The Australian Party leaders, by these actions, opened up an additional aspect of their own credibility. In re-adopting their traditional adherence to the Soviet Party, they repudiated without serious analysis, their own well-known criticism of Khrushchov’s views. This series of events brought to a new crisis weaknesses in the Party discussed in previous pages.

The Communist Party in Australia expelled a number of leading activists in 1963. The expulsion centred on dispute over important general principles of Communism to which reference has been made, rather than on divergent views as to Australian solution of Australian problems. All participants were weak on this latter question.

Expulsion of leading activists was followed by a large number of departures from the Party. In the immediate sense the Communist movement had been weakened by division. For reasons advanced earlier, the Party had developed in such a way that within its structure there was no way apparent to the participants of resolving differences which were conceived to go to the heart of the principles of Communism. Because of the deepseated misunderstanding and distortion of democratic centralism, the Party machine was called into operation against those who held a view different from that of the leadership. Experience also served to illustrate the misunderstandings that can arise about formal majorities and formal unanimity. In this case, there had been formal unanimity in opposition to Khrushchov’s line. Overnight that unanimity turned out to be far from unanimity. It proved to be a superficial unanimity in which the majority of those who had previously been unanimous, in criticising Soviet Party views, opted for the traditional dominance of the Soviet Party’s views. Mention has already been made of the credibility problems to which these decisions gave rise. The hostility visited by the competing participants on each other exceeded that which they visited on outright enemies of the people. Throughout, the Soviet Party strenuously worked and manipulated to maintain its support in the Australian Party. As to those who dissented from its view, the Soviet Party tried alternate wooing and intimidation. Though the primary responsibility for an inability to resolve the situation rested on Australian Communists, still note must be taken of Soviet Party interference. One further aspect of it was the authoritarian position adopted by the Soviet Party and its attempted use of the Australian Party (and others) to serve Soviet foreign policy.

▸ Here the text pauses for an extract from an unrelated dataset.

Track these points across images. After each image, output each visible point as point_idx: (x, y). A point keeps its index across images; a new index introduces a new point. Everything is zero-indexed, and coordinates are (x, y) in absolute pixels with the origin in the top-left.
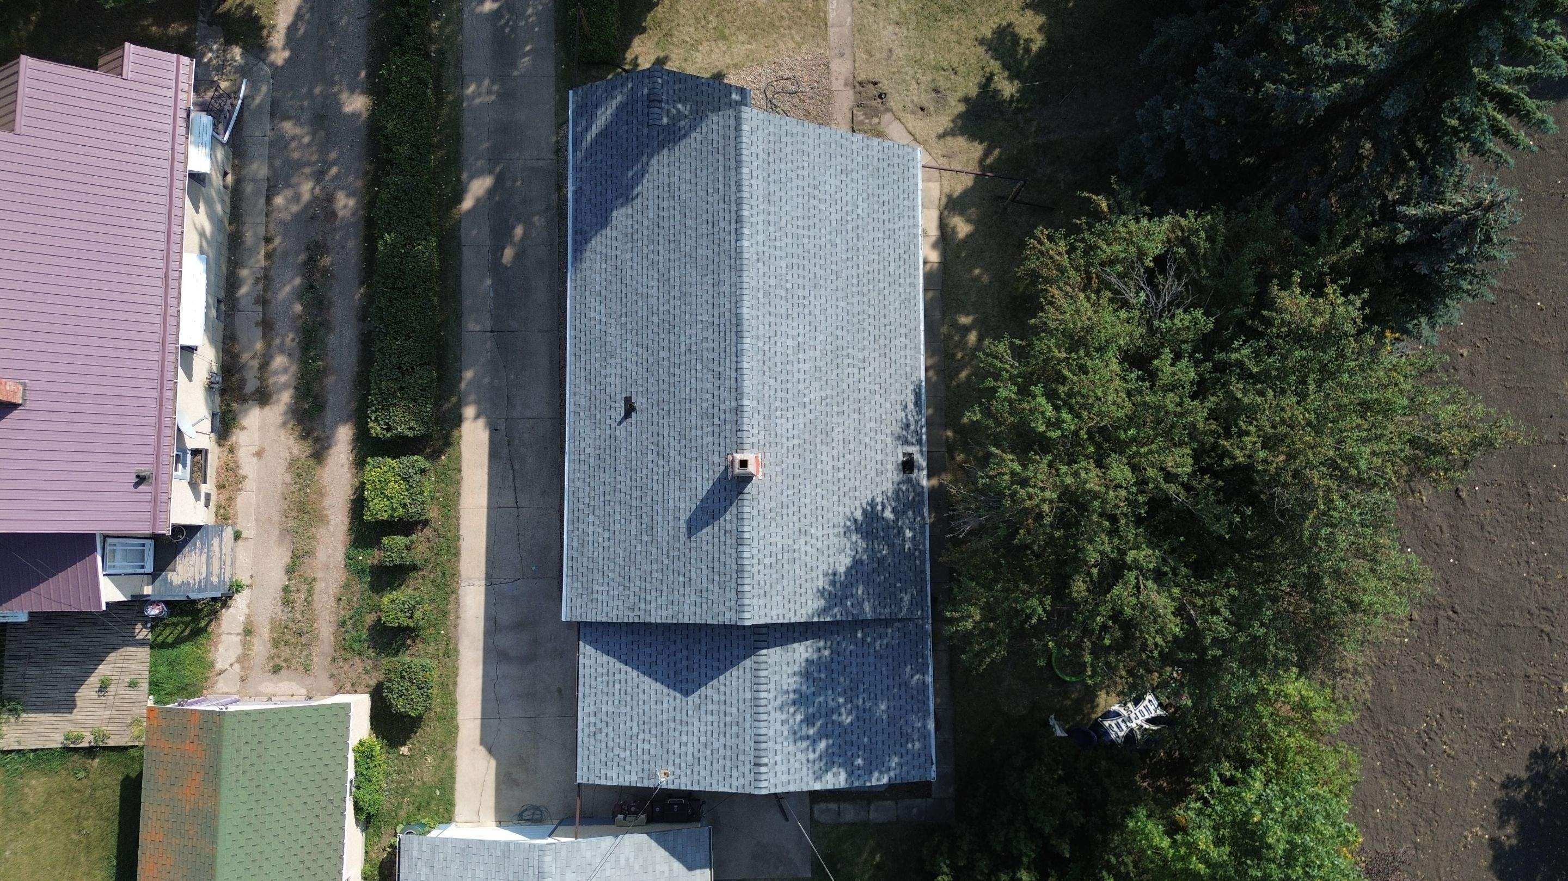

Each of the competing groups into which the Australian Party had dissolved gradually strove in its own way to find an independent Australian path. Some who had followed the Soviet Union began after a time to distance themselves from the Soviet Union. They occupied the key positions in their Party press and apparatus. Then dissatisfaction arose amongst pro-Soviet adherents. On the Soviet invasion of Czechoslovakia in 1968, further disintegration set in. The Soviet Party then sponsored a new Party which maintained a strictly pro-Soviet position.

Weaknesses in the original Party of 1920, aggravated by international imposition in 1929 of an arbitrary and subjective left “line” culminated in the great difficulties that arose within the Communist movement. The penalty was paid for unbalanced adherence to the Soviet Party, to the Communist International, for the Australian Communist Party’s following of its own rather vague understanding of general principles of Communism without a deep-going effort to study Australia, Australian conditions, the nature of a Communist Party required in Australian conditions. Again the penalty was paid for having the objective of socialism which could only be realised in the future, presented as immediately attainable. It gave the Party strong doctrinaire tendencies. Warnings by Lenin about the negative influence of Soviet decisions in proceedings of the Communist International had not been heeded. Nor had his admonitions to study the specific conditions in the given countries been fully understood.